> _Task instructions_:
Which lines in the records below mention the word "Piazza"? Copy each one out.

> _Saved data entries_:
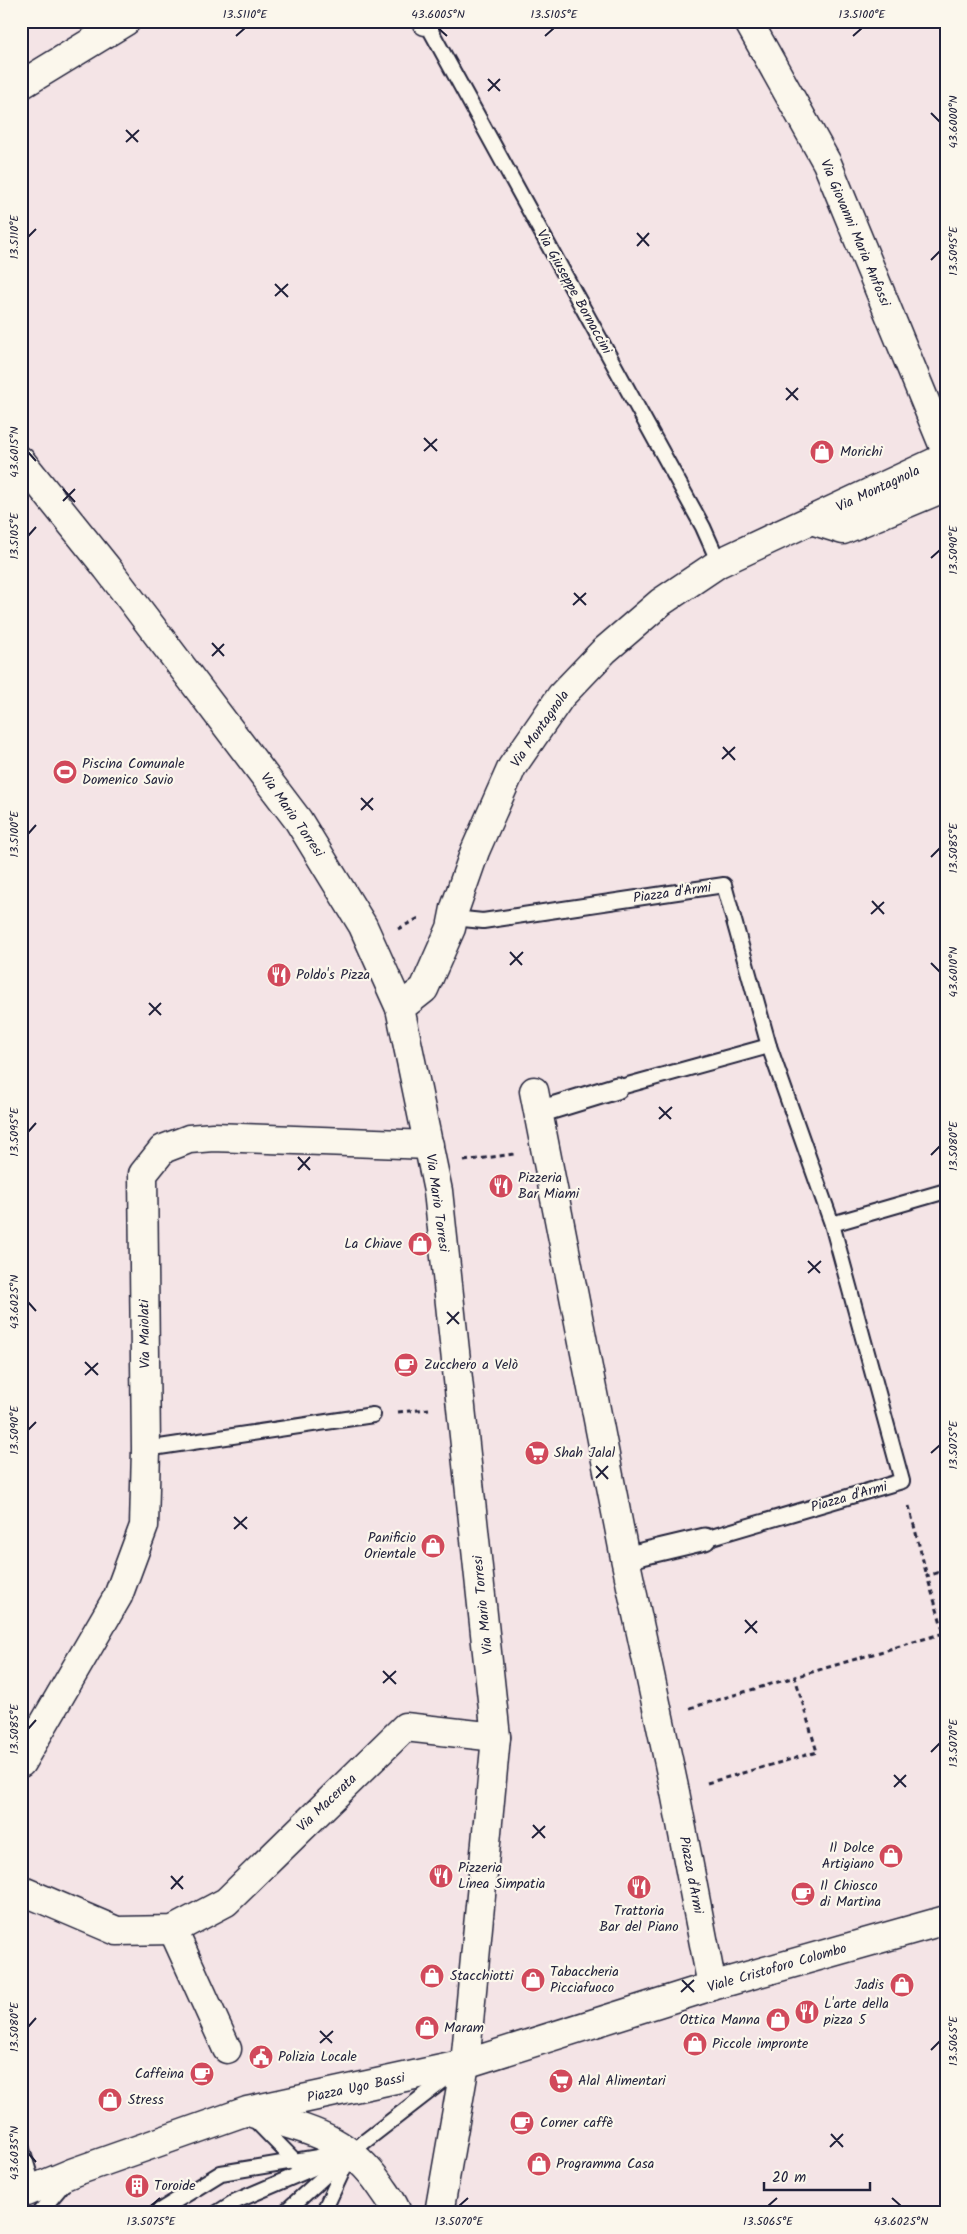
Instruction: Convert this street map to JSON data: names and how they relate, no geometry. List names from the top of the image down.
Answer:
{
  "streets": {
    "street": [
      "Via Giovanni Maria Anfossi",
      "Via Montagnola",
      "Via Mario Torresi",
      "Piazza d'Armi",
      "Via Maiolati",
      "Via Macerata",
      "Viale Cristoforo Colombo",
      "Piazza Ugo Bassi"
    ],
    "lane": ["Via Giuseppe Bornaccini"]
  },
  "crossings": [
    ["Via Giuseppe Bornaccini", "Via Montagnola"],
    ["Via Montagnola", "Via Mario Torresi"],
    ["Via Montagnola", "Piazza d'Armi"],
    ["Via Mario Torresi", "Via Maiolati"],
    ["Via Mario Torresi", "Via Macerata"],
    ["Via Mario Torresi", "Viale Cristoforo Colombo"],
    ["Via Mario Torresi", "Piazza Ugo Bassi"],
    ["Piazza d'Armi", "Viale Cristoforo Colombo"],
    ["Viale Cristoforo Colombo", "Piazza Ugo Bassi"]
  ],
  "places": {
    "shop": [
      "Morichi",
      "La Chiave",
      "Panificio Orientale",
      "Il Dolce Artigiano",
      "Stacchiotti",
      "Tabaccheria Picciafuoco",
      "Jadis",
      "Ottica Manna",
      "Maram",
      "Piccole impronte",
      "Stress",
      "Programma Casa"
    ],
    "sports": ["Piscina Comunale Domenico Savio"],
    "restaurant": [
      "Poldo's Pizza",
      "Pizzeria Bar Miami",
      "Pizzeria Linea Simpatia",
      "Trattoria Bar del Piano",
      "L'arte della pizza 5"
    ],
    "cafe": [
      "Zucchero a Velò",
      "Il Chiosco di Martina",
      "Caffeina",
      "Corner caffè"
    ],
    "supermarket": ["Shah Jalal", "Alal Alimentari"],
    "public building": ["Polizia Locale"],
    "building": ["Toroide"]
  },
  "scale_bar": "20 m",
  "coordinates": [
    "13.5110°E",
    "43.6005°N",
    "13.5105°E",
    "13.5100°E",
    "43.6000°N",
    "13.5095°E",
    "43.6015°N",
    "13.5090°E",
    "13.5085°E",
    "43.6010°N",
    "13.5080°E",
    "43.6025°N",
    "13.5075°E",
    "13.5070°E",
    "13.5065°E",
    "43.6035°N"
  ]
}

> _Expected answer_:
      "Piazza d'Armi",
      "Piazza Ugo Bassi"
    ["Via Montagnola", "Piazza d'Armi"],
    ["Via Mario Torresi", "Piazza Ugo Bassi"],
    ["Piazza d'Armi", "Viale Cristoforo Colombo"],
    ["Viale Cristoforo Colombo", "Piazza Ugo Bassi"]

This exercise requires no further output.